On 30 August at 16:00 Tayfun Kasapoglu will defend his doctoral thesis “Algorithmic Imaginaries of Syrian Refugees: Exploring Hierarchical Data Relations from the Perspective of Refugees” for obtaining the degree of Doctor of Philosphy (in Sociology).
Associate Professor Anu Masso, Tallinn University of Technology and University of Tartu
Professor Veronika Kalmus, University of Tartu
Associate Professor Minna Ruckenstein, University of Helsinki (Finland)

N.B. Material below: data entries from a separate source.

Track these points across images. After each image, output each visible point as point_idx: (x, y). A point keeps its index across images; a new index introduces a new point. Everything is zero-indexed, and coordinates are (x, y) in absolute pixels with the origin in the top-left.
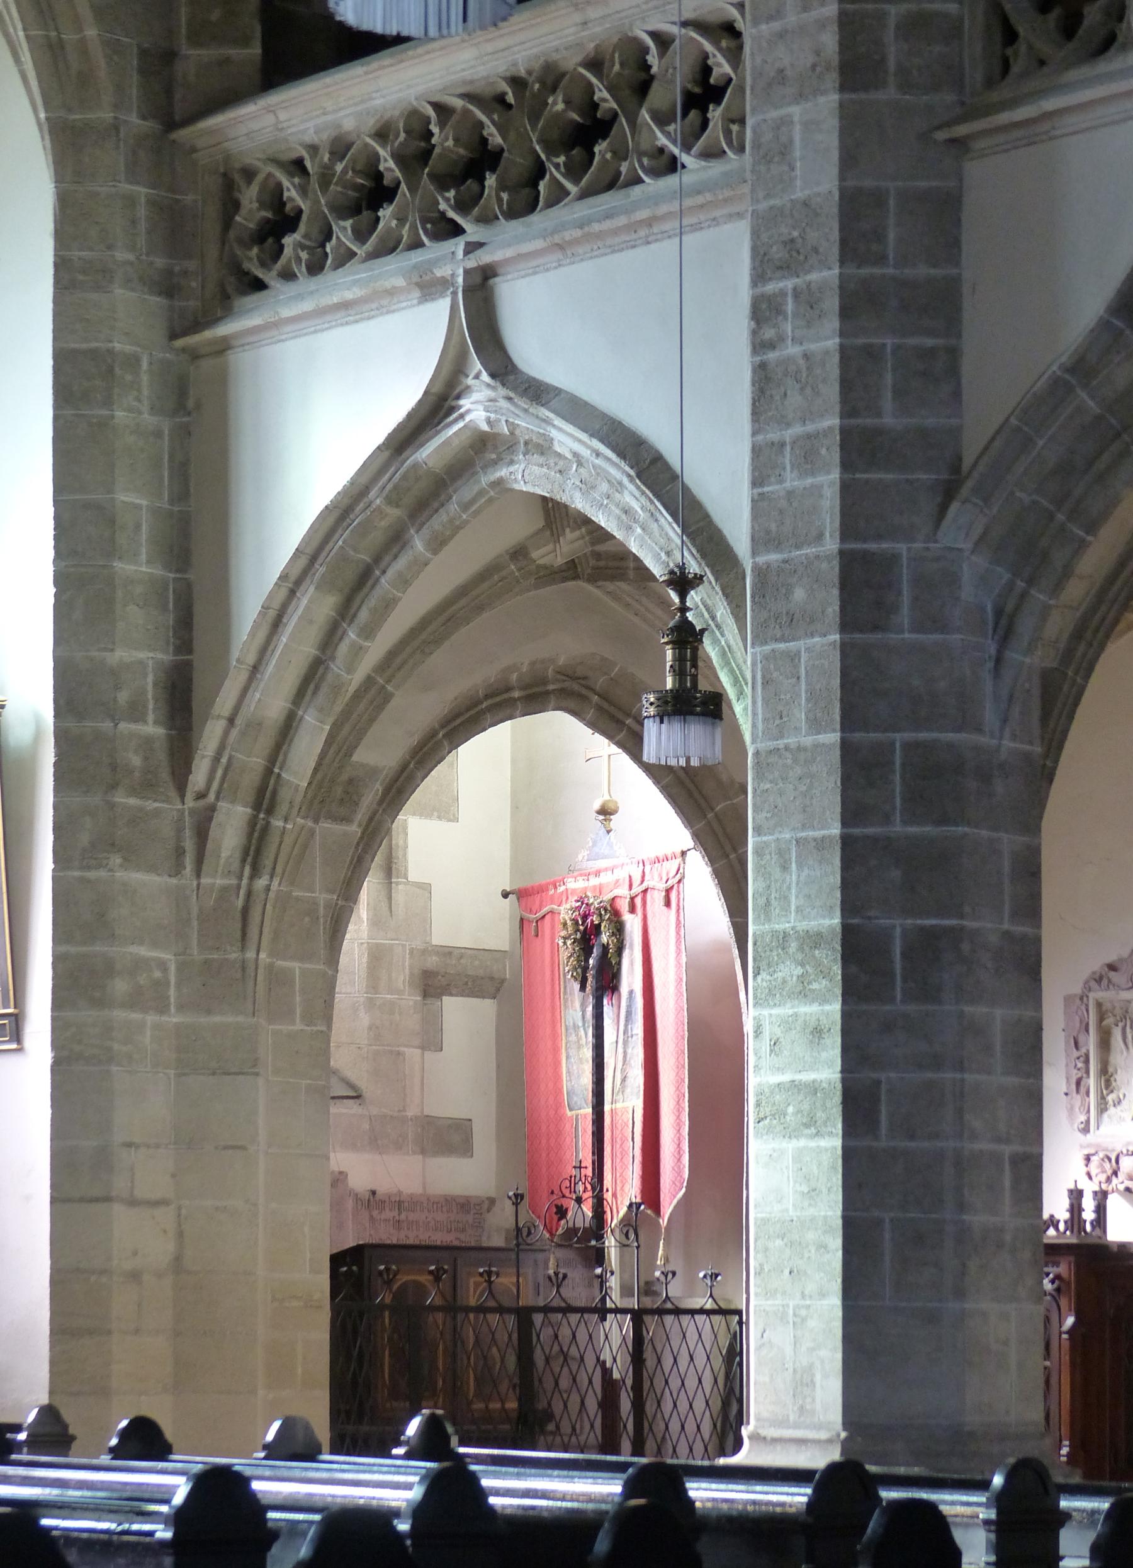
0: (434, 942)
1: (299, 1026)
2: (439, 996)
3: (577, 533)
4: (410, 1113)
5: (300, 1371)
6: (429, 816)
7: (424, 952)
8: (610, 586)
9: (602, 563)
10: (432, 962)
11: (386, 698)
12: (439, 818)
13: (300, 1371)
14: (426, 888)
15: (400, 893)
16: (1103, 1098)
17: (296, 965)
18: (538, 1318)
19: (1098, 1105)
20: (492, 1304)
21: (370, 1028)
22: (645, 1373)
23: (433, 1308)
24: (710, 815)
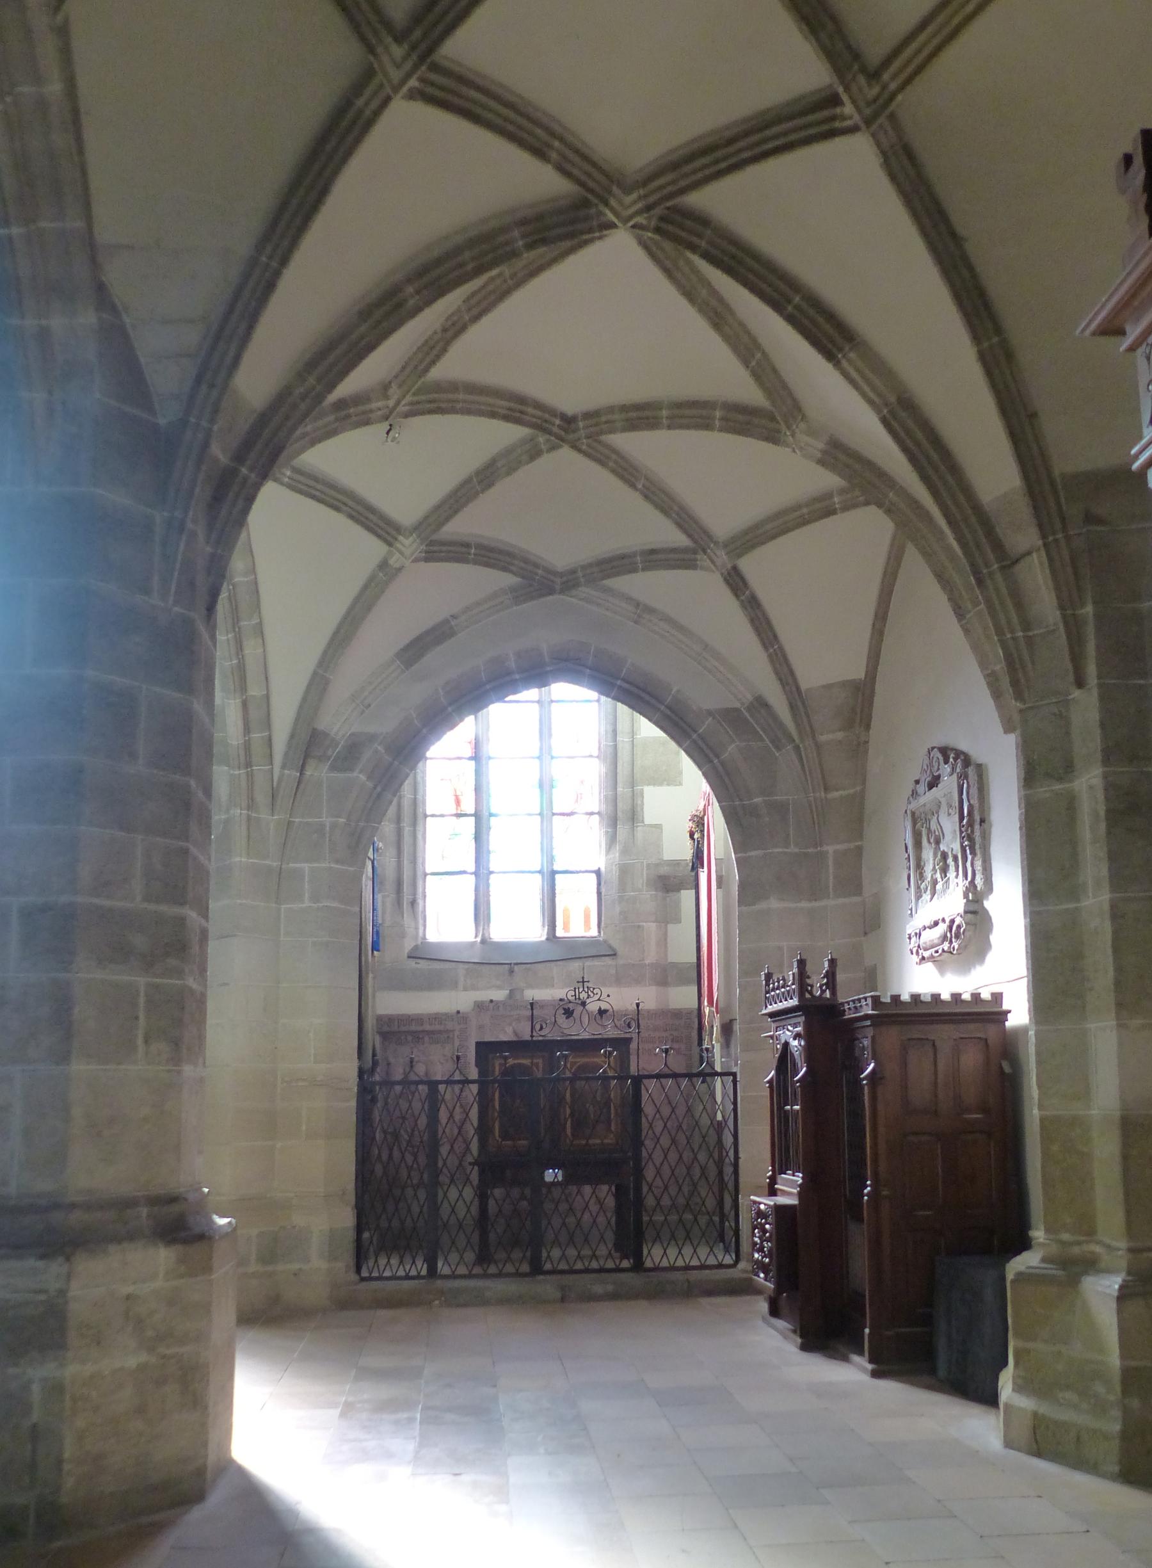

Diverse aspects of life are becoming increasingly engaged with datafication creating both advantages and risks for society and social groups. The ability to collect, store, and analyze the data gives certain groups and institutions the power to provide more effective services and make decisions about other people. The thesis “Algorithmic Imaginaries of Syrian Refugees: Exploring Hierarchical Data Relations from the Perspective of Refugees” aims at exploring both the refugees’ perspectives and their relation to aspects of datafication with a specific focus on algorithms. While refugees are subject to many datafied practices at the borders, both before and after the crossings, they have very little say in the processes where data is used to make decisions for and about them. Using interviews conducted with Syrian refugees in Estonia and Turkey and the texts narrated by Syrian refugees on a social media initiative, the thesis provides an account of refugee perspectives regarding the datafication process and especially the algorithms, their potential benefits, and drawbacks by focusing on agency, contexts, and securitization. Although algorithms have complex structures that raise questions about transparency and accountability, the refugees were able to reflect on algorithms with an emphasis on cultural factors and personal trajectories. The thesis underlines the importance of including the perspectives of refugees, their concerns, and priorities in the datafied solutions aimed for refugees to ensure fair and inclusive algorithmic governance.